Spurgeon, Charles Haddon - Andachten über den Psalter - Psalm 71 - 80

Ps. 72, 12

Er wird den Armen erretten, der da schreiet, und den Elenden, der keinen Helfer hat.

Der Arme schreiet; was kann er anders tun? Sein Schreien wird von Gott gehört; was braucht er anders zu tun? Möge der arme Leser sogleich anfangen zu schreien, denn das wird weise von ihm sein. Schreie nicht in die Ohren der Freunde, denn selbst, wenn sie dir helfen können, ist es nur, weil der Herr sie dazu instandsetzt. Der nächste Weg ist, geradeswegs zu Gott zu gehen und dein Schreien vor Ihn kommen zu lassen. Geradeaus macht den besten Läufer: laufe zum Herrn und nicht zu den Mittel-Ursachen.

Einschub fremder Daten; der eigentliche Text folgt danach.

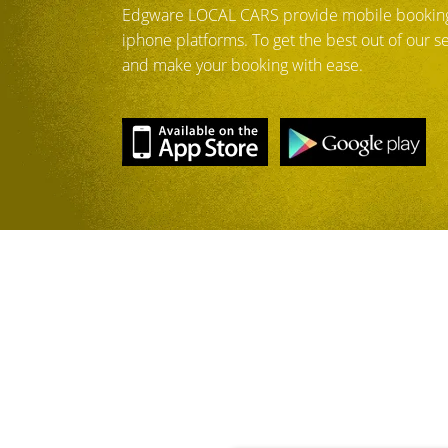
Edgware LOCAL CARS provide mobile booking
iphone platforms. To get the best out of our 
and make your booking with ease.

„Ach“!„ rufst du aus, „ich habe keinen Freund oder Helfer.“ Um so besser; du kannst in beiden Fällen auf Gott vertrauen - wenn du ohne Mittel und wenn du ohne Freunde bist. Lass deine doppelte Not deine doppelte Bitte sein. Sogar um zeitliche Güter darfst du Gott bitten, denn Er sorgt für seine Kinder in diesen zeitlichen Angelegenheiten. Und in den geistlichen Nöten, welche die schwersten von allen sind, will der Herr dein Schreien hören und dich erretten und für dich sorgen.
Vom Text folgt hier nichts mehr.